Matte blacked out the Cockpit tub area so the canopy can be applied a bit later.
gdjsky01
21st February 2012, 07:15 PM
very cool and educational thread! Thanks for taking the time! :handshake:
Micromeister
21st February 2012, 09:05 PM
very cool and educational thread! Thanks for taking the time! :handshake:
Thanks Jeff:
It's been a fun build...now I'm hoping she flys well... never know until the first flight with these undercut wingtips.. If I got the thrust line correct she should Scoot on twin MMX-II's.
Catching up over the weekend the 4 little Sparrow missiles were painted, and applied. Got the decal on and remembered to add some launch lugs. OH I'm getting very bad about that! did some brush touch ups here and there and give the final paint a coat of 1309 UV Matte clear krylon before adding the canopy.
Micromeister
21st February 2012, 09:18 PM
After the decals, UV Clear and Clear G-S caonpy glue set the model was ready to set the Nose weight. motors installed & Attaching a sting with blue painter tape to our mark 2.56" from the nose clay was added to the nose & canopy area until we got a flat horizontal hang.
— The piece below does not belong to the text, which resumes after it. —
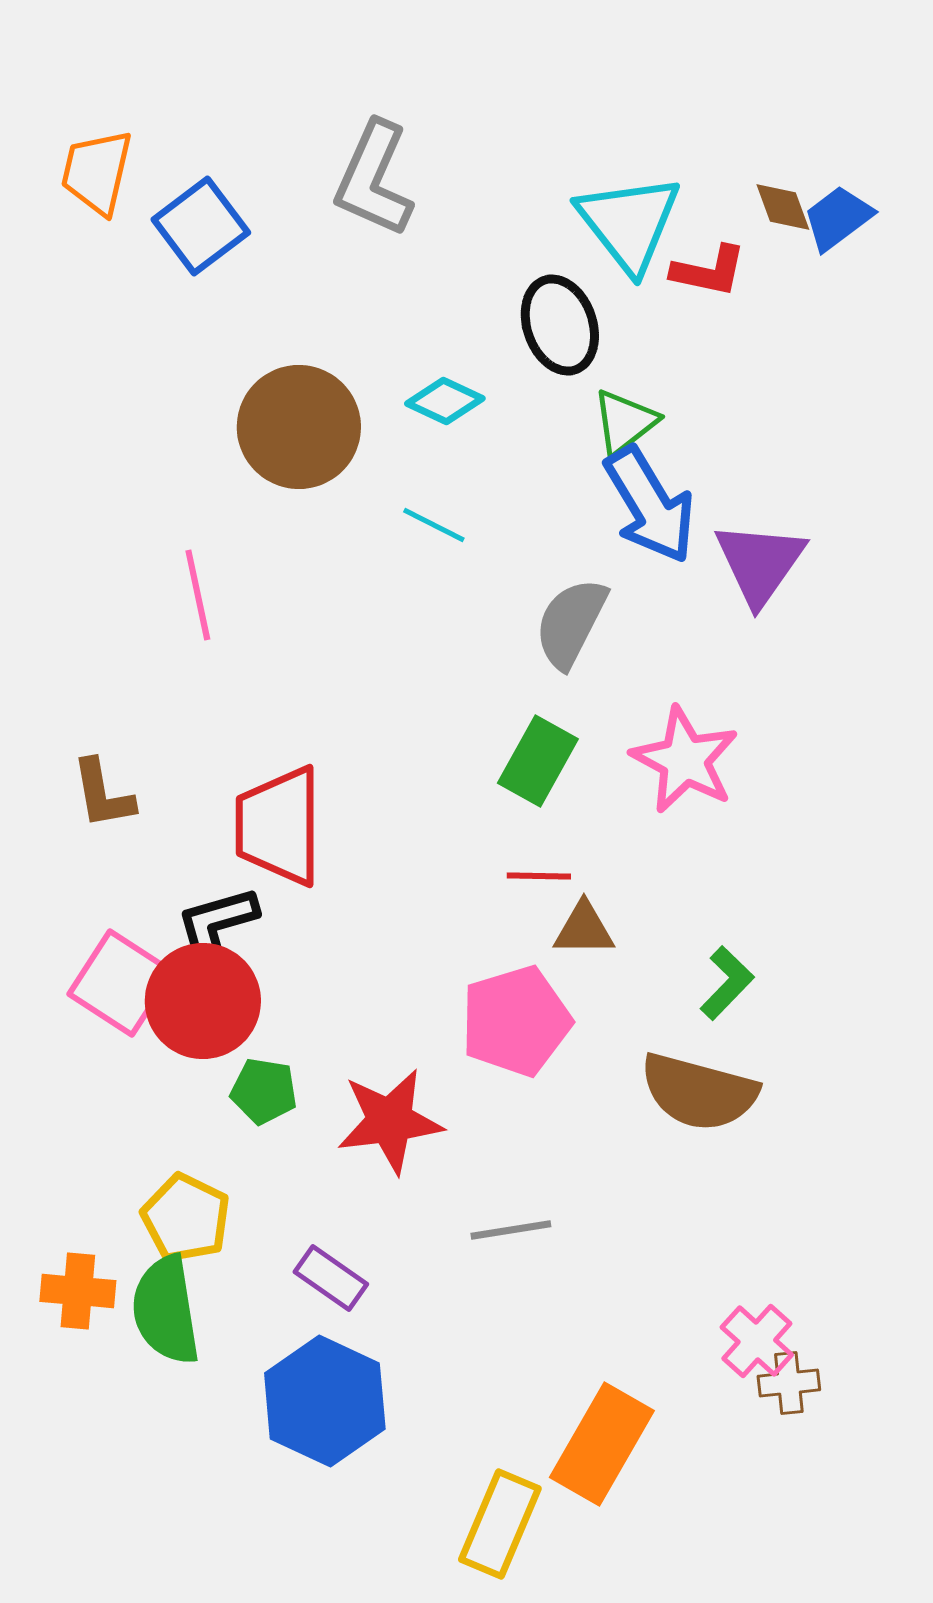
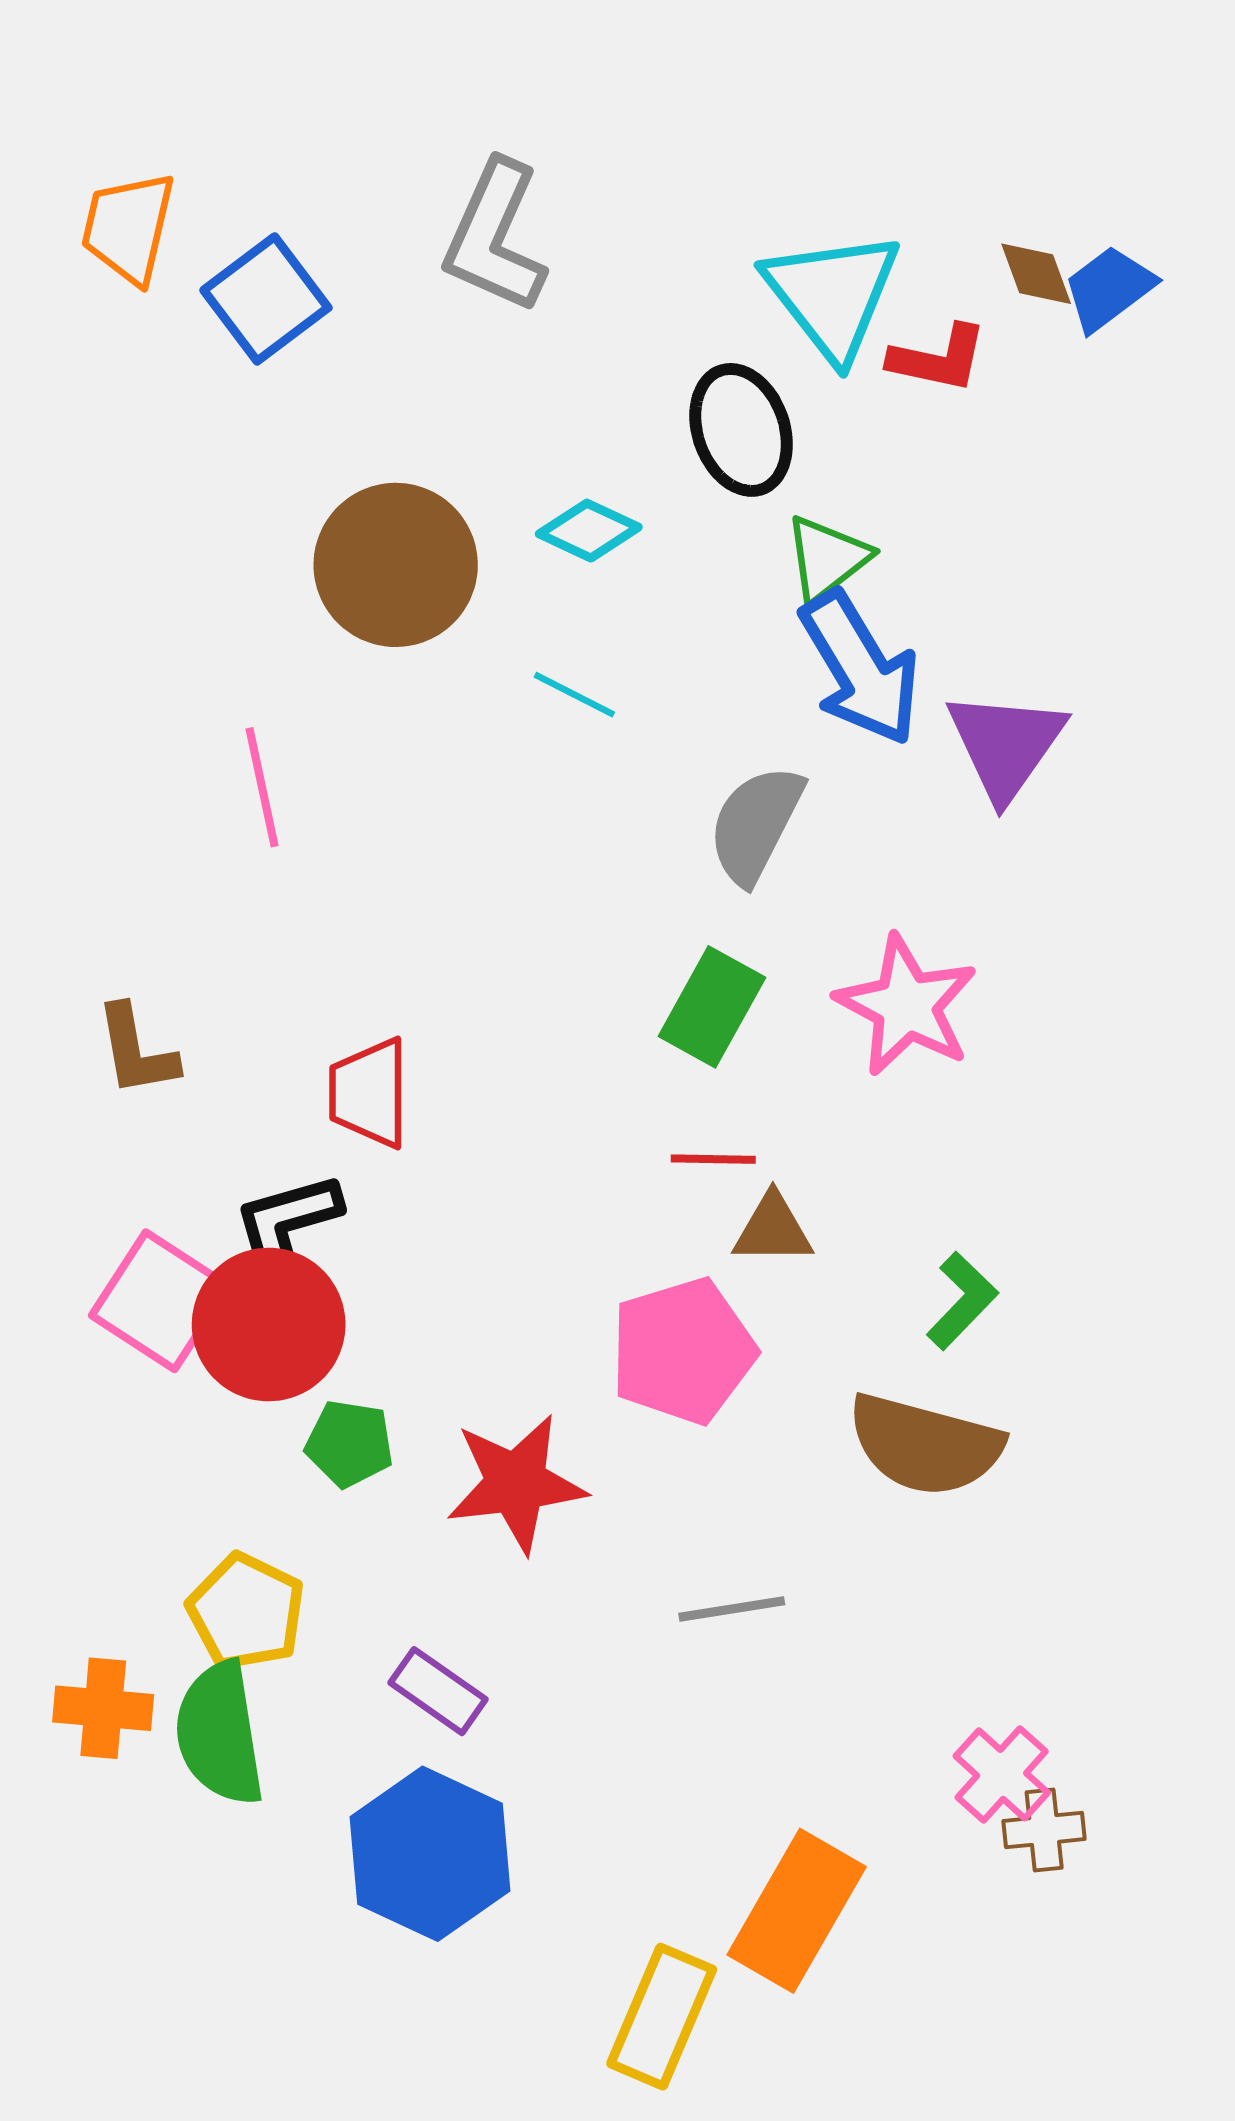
red trapezoid: (279, 826) -> (369, 1093), size x0.7
gray line: (511, 1230) -> (732, 1609), moved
The clay was removed, weighed and converted into #9 lead shot which was carefully dropped into the hole left in the nose section shoulder adaptor. Sorry I didn't take photos of this operation as it's really pretty boring. Once the shot is in place a small amount of 5 minute epoxy is dripped onto the opening setting the shot solid as far forward as possible. String is re-attached to check and confirm the calculated CG is where we want it.
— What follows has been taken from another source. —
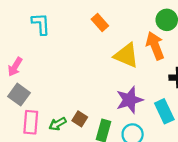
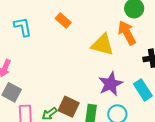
orange rectangle: (100, 22) -> (63, 20), moved
brown square: (80, 119) -> (69, 107), size x1.5

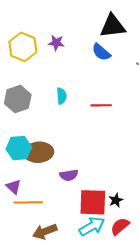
Ready for her final Still shots before test flying hopefully vary soon.
[POW]Eagle159
21st February 2012, 11:54 PM
dang, THAT IS NICE! :wink:
Micromeister
27th February 2012, 05:27 PM
Thanks for the Kudo's
Here are the stat's Pics for this fun fly'in little 2 motor micro PMC. Hope to get her in the air shorty....Totally Winded out last weekend with 20 -45mph gusts.
Micromeister
24th April 2012, 01:42 PM
Saturday's launch afforded a change to put the Micro F-15 Eagle on the pad.
Careful preperation was observed even went so far as to use some left over 10.5mm motor pyrogen tipped igniters instead of my own MMX Q2 igniters dipped in my pyrogen....in hindsight I should have gone with my own dipped igniters.
Anyway! got her on the pad, hooked up count down and only one motor lit...DEEEEEEEEEEE Rats!
Two concerns arose...
A. at 18.1grams LOWT... one MMX-II didn't even MOVE the F-15 a little.
B. At ejection the model nose did not eject.
I may have the nose taped a bit too tightly but even so we may have an ejection problem? Guess I'm gonna need to do a ground test of this ejection system with a single motor.
have some photos i'll uplaod a little later.
Ps. this also bring some REAL concerns for our almost complete F-14 Tomcat which just weighed in at 22.3g less motors... our F-15 Eagle w/o motors is 17g. ugh!
hammer
25th April 2012, 01:23 PM
Looks nice.
Micromeister
25th April 2012, 05:10 PM
Looks nice.
Thanks Hammer:
Hope it fly's OK with two motors on the next flight:) I'm back to using my own dipped Q2 micro igniters.
hornet driver
26th April 2012, 04:46 AM
Sweet! Very nice indeed
Micromeister
26th April 2012, 03:30 PM
Sweet! Very nice indeed
Thanks HD!
Did you get a look at the F-14? She's all but done as well.. Just REALLY Heavy!
hornet driver
27th April 2012, 04:01 AM
YEP!! BEE-YOU--TEEE--FULL. I tried the other spelling with just the letters and just could'nt do it----being a Tomcat and all---By the way---AIM -54---OUTSTANDING!